▶ Raw data:
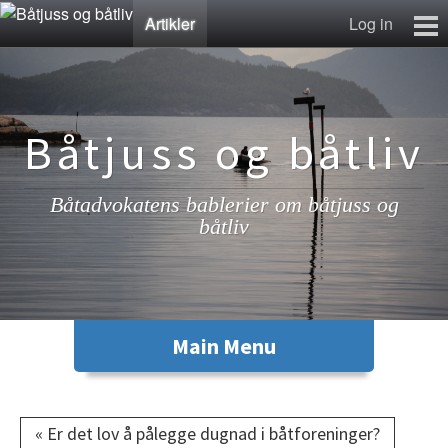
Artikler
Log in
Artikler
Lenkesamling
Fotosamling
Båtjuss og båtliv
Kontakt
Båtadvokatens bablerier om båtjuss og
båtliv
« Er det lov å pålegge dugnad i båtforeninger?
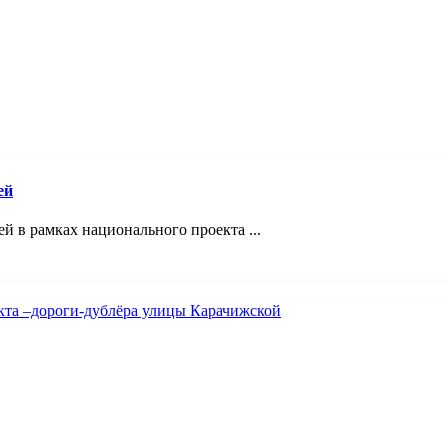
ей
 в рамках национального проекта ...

--

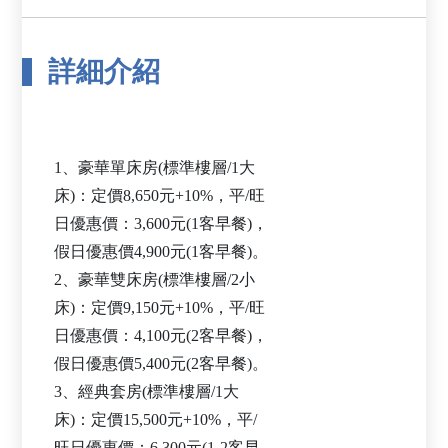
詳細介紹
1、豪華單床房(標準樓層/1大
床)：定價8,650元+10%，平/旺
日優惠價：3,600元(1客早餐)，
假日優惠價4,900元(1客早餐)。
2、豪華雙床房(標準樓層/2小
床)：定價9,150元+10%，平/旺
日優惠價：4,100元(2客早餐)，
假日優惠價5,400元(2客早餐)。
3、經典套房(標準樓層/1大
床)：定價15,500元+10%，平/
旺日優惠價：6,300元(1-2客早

▶ Work to be completed: In the records above, which lines hold the string "標準樓層"? Copy each one.

▶ Result of the task:
1、豪華單床房(標準樓層/1大
2、豪華雙床房(標準樓層/2小
3、經典套房(標準樓層/1大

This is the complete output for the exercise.